O licenciamento ambiental é outro ponto de tensão. Marina classifica a mudança aprovada pelo Congresso como “uma verdadeira demolição do que protege de fato o meio ambiente” e diz que a nova legislação tende a judicializar os processos. A crítica ajuda a explicar por que ela considera o Senado estratégico. “Se eu fosse senadora, o licenciamento ambiental não teria passado da forma como passou”, afirma.
‘Ir para o ministério foi levar as nossas pautas para o primeiro plano’
A opção pelo Congresso também responde a uma questão mais delicada de sua trajetória recente. Eleita deputada federal por São Paulo em 2022, Marina praticamente não exerceu o mandato: deixou a Câmara para assumir o ministério no início do governo Lula e só retornou à Casa neste ano. Agora, diante da possibilidade de conquistar oito anos de mandato no Senado, ela foi questionada e rejeitou a ideia de que tenha abandonado o eleitor paulista. Para Marina, assumir o Ministério do Meio Ambiente significou ampliar, e não reduzir, sua atuação em favor do estado.

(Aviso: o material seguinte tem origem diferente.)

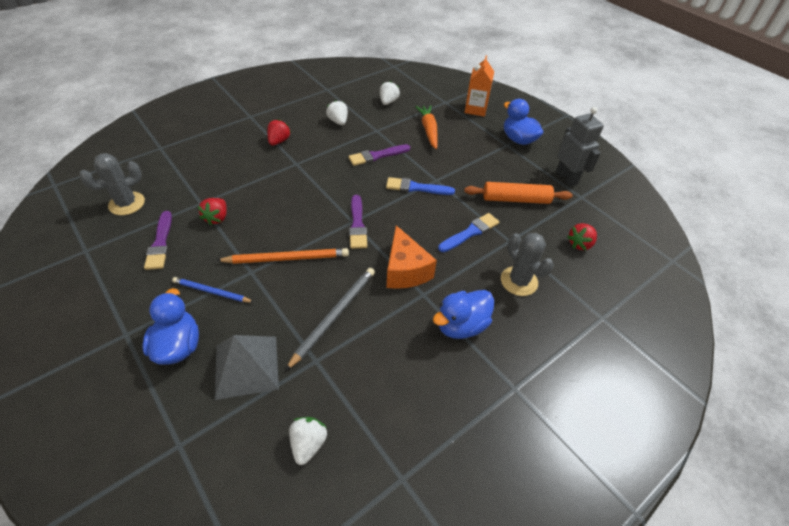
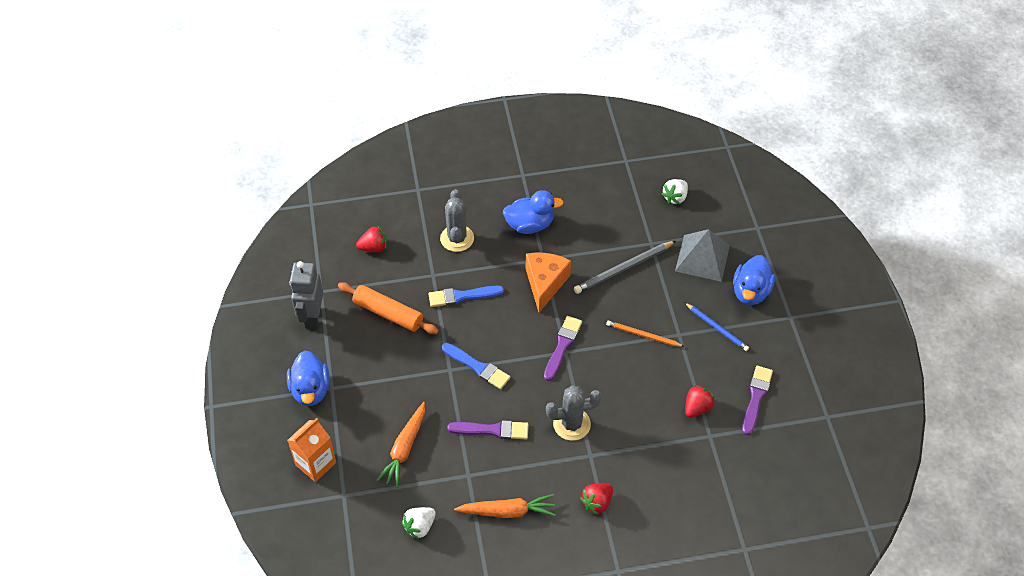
camera: 150 degrees left, 5 degrees up
grey cactus [79,153,145,215] -> grey cactus moved to [546,386,602,441]
orange pencil [216,248,349,264] -> orange pencil [606,321,685,347], size x0.65
white strawberry [326,100,348,125] -> orange carrot [454,494,556,518]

Ela cita programas de resíduos sólidos, adaptação de cidades às mudanças climáticas e instrumentos econômicos criados em parceria com o ministro da Fazenda, Fernando Haddad. Segundo ela, parte dos recursos para recuperação de áreas degradadas e sua disponibilização para a agricultura também beneficia São Paulo. “Geralmente, ao contrário, não é que fica em segundo plano, vai para o primeiro plano”, argumenta.
Marina também não demonstra preocupação em deixar a pasta. Segundo ela, o ministério já foi reconstruído depois do desmonte promovido durante o governo Jair Bolsonaro. “Eu fui ministra pela terceira vez porque era um desafio enorme e eu tinha certeza de que precisava estar lá com o presidente Lula”, diz. Agora, avalia que a missão é outra: proteger no Congresso as políticas que foram reconstruídas”.
Nesse cenário, ela vê João Paulo Capobianco, atual ministro do Meio Ambiente, como um nome capaz de dar continuidade ao trabalho. Marina faz questão, porém, de ressaltar que a escolha de ministros cabe exclusivamente a Lula. “Nós temos quadros excelentes, inclusive o ministro João Paulo Capobianco”, afirma. “Mas essa decisão é do presidente”.